Imagine being surrounded by people speaking a language you have never heard before. Now take it one step further and picture this happening in the dark, on a roller coaster. This might offer a little insight as to what it could be like to lack the ability to pick up on emotional cues through facial patterns.
My eldest daughter is severely autistic so I am extremely familiar with the inability to read faces. For people on the autism spectrum or those with schizophrenia, this ability that many of us take for granted is a large piece of their day to day challenge.
For years people have been judged by their cognitive ability or IQ but in recent years science is catching up to what moms like me have known all along, having a low IQ and a low EQ or emotional intelligence don’t always go hand in hand.
Emotional intelligence is defined as one’s ability to identify and manage your own emotions and the emotions of others. This includes emotional awareness as well as emotional regulation. (Goleman)
People who suffer from a lack of emotional intelligence can be perceived as cold or distant. This can lead to loneliness or depression as an added challenge. To learn how strong your ability to recognize emotions is, check out this online emotional intelligence test.
There is a difference between recognizing emotion and having an empathetic reaction to emotion. Empathy is the ability to sense other people’s emotions and it is coupled with the ability to imagine what someone else might be thinking or feeling. (Davis)
Personally, I’ve had to work hard to discern differences in facial expressions- this leads me to believe that further research on the connection between genetics and autism is probably going to show distinct differences in the way parents of the emotionally blind process faces visually. I’m very aware that my own facial recognition skills are poor so although I feel very skilled in cognitive empathy I do note that the affective recognition that is required in emotional recognition is a key to empathy. The Greater Good Science Center has a test for empathy too.
Emotional response seems a combination of learned and innate. In Malcolm Gladwell’s essay The Naked Face he explores whether extreme ability to read faces can be learned or is a gift. I would note that intuition or gut reaction is simply our brain processing information at lightening speed. Listening to the intuition is the real skill. I would love to see more studies about flexing that muscle- can we practice trusting our intuition when it matters? I know my intuition never leads me astray and I also know that sometimes I allow logic or peer pressure to overrule my gut. It takes practice- it does not just happen.

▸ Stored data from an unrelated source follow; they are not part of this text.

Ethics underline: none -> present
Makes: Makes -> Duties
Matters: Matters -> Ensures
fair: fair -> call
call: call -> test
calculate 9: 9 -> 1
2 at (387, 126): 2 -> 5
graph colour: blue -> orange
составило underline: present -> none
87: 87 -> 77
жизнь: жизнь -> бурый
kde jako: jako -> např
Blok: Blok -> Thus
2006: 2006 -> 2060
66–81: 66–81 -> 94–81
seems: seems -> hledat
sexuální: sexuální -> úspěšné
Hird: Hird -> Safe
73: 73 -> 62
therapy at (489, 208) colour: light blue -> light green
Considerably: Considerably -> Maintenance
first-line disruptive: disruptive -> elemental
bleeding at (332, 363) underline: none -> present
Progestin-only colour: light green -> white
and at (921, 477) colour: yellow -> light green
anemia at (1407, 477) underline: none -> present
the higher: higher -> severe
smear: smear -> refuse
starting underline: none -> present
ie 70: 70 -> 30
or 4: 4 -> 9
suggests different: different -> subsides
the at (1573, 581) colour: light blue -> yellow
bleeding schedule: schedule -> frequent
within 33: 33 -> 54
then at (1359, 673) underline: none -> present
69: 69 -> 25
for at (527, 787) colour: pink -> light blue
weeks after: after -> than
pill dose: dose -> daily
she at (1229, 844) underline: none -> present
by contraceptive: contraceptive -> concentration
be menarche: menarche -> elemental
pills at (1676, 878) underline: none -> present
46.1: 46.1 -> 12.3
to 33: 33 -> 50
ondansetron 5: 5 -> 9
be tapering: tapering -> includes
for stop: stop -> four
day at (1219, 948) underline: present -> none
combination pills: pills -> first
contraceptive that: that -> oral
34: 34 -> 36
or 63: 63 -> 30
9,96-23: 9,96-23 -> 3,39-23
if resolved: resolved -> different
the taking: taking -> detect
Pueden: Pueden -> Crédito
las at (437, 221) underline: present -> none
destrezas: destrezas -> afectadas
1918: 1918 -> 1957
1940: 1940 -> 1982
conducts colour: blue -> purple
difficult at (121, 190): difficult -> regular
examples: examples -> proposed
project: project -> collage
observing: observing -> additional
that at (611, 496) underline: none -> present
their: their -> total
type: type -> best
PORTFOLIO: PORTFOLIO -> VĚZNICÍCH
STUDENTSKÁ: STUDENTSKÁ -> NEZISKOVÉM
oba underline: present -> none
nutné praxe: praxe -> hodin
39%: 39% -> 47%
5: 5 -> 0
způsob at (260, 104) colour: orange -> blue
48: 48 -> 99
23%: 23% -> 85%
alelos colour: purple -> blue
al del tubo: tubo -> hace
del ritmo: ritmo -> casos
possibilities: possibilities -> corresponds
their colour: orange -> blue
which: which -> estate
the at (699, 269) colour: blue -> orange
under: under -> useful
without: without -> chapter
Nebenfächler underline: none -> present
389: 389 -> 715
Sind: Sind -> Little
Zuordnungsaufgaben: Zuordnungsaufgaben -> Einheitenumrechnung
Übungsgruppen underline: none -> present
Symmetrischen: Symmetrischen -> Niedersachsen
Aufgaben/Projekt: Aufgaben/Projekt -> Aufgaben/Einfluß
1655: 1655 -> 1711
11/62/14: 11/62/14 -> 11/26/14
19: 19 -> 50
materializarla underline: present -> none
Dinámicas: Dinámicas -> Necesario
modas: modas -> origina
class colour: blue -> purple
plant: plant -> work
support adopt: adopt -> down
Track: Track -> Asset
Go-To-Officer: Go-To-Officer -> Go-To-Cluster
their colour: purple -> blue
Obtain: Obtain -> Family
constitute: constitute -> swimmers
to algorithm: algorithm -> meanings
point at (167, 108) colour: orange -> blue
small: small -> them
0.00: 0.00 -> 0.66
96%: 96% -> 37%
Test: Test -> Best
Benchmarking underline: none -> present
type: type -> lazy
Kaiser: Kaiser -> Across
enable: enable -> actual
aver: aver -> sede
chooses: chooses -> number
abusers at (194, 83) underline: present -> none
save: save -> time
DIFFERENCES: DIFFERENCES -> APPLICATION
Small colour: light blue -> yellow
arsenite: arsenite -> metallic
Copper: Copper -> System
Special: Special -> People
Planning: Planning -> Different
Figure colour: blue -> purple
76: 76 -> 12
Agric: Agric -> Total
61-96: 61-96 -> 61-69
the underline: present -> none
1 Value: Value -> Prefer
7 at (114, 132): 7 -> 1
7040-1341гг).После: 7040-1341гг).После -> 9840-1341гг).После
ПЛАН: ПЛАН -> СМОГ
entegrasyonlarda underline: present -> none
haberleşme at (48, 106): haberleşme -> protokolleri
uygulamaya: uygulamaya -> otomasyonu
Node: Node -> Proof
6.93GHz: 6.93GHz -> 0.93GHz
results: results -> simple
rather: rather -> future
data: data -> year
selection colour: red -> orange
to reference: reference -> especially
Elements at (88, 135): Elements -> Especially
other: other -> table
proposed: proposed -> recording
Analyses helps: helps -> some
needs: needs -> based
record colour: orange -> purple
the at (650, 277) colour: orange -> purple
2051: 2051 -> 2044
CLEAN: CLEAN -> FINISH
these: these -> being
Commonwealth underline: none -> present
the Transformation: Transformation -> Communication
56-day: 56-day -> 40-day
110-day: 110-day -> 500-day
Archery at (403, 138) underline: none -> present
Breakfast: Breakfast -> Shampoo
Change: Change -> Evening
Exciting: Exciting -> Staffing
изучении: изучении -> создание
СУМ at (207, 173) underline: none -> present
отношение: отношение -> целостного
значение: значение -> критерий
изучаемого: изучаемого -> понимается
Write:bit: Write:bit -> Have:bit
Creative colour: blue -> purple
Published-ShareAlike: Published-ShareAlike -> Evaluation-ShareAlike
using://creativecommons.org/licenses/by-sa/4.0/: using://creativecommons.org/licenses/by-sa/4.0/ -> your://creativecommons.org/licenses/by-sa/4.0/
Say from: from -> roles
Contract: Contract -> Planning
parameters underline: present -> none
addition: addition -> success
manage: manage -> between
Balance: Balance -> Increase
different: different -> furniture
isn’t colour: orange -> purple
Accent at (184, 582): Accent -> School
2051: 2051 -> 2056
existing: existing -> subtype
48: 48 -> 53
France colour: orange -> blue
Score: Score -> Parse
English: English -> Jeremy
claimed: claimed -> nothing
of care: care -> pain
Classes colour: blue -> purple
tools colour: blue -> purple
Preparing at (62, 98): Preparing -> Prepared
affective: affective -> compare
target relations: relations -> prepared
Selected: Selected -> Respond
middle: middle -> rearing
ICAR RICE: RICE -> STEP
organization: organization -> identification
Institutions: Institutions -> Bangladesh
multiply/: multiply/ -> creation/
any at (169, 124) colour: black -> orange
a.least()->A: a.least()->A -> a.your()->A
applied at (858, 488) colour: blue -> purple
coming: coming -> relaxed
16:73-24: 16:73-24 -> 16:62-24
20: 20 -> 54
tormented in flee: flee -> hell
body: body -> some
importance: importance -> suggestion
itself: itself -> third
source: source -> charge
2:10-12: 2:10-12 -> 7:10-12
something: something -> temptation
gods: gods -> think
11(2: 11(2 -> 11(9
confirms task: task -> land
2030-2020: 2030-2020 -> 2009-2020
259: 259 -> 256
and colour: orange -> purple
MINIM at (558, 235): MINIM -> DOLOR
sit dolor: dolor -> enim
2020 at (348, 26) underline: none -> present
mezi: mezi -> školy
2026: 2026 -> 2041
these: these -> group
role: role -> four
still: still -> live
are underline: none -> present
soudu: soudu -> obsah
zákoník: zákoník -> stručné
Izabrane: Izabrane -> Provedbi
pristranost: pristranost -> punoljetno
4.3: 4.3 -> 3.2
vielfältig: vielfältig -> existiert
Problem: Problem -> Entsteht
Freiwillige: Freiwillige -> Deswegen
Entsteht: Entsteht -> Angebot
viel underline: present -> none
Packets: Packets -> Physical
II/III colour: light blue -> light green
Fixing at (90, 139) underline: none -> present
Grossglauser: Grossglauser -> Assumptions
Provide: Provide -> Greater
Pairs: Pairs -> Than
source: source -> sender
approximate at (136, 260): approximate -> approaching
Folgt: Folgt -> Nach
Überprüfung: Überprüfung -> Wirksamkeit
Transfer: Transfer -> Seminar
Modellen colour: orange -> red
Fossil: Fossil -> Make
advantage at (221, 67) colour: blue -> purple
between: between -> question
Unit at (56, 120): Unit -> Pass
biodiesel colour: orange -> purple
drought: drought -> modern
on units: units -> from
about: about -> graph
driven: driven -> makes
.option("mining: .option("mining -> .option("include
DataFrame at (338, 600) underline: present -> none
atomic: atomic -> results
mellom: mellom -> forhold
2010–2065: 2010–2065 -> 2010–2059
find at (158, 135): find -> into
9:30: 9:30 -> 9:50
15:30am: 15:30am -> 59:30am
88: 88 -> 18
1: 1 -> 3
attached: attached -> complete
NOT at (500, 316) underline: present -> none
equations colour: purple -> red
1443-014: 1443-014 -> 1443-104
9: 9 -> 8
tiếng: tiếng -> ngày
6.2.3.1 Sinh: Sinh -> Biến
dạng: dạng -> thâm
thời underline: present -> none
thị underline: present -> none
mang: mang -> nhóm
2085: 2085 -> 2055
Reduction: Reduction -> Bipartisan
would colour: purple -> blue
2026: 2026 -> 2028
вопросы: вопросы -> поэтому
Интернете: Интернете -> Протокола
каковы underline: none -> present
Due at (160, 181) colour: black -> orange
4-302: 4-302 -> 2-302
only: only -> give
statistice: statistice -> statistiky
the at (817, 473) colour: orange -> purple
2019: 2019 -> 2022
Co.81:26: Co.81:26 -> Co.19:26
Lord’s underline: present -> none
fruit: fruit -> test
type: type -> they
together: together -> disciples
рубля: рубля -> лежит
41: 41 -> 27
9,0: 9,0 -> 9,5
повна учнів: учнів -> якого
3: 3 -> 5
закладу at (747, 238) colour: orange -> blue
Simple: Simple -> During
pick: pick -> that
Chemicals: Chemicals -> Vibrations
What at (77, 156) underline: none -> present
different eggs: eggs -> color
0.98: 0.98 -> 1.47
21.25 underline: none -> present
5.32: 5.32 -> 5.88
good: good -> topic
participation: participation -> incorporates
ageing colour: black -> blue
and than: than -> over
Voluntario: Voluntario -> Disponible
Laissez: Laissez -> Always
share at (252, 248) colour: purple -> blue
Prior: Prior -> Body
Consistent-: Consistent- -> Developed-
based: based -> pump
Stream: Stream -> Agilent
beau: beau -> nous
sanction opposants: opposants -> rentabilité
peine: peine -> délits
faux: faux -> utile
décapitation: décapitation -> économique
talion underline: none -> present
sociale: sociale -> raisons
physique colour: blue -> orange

The most beautiful people we have known are those who have known defeat, known suffering, known struggle, known loss, and have found their way out of the depths. These persons have an appreciation, a sensitivity, and an understanding of life that fills them with compassion, gentleness, and a deep loving concern. Beautiful people do not just happen.
― Elisabeth Kübler-Ross
Ever wonder why you feel an immediate lift when someone who passes by on the street smiles? These are your mirror neurons at work. When someone smiles at you these neurons react by creating the same chemical release as if you yourself had smiled. (Neuroimage 2005)
I have wondered if we are feeding a downward spiral of negative emotion by getting caught in someone’s sadness or anger. My friends and colleagues know I describe myself as having teflon- I am aware of others’ emotions and yet I don’t feel a need to join them in order to be a good friend. I can listen or help without changing my emotional equilibrium. Spongy people (I am borrowing this term from a colleague or mine Martha Beck) take on the emotional climate of those around them.
I’d love to hear what you think- is it better to be teflon or spongy? And in case you are curious, alexithymia is a condition in which one is unable to recognize emotions (both their own and the emotions of others).
Goleman, D. (2006). Emotional intelligence.
Davis, M. H. (1983). Measuring individual differences in empathy: Evidence for a multidimensional approach. Journal of personality and social psychology, 44(1), 113-126.
Gladwell, M. (2002). The naked face. The New Yorker, 5, 38-49.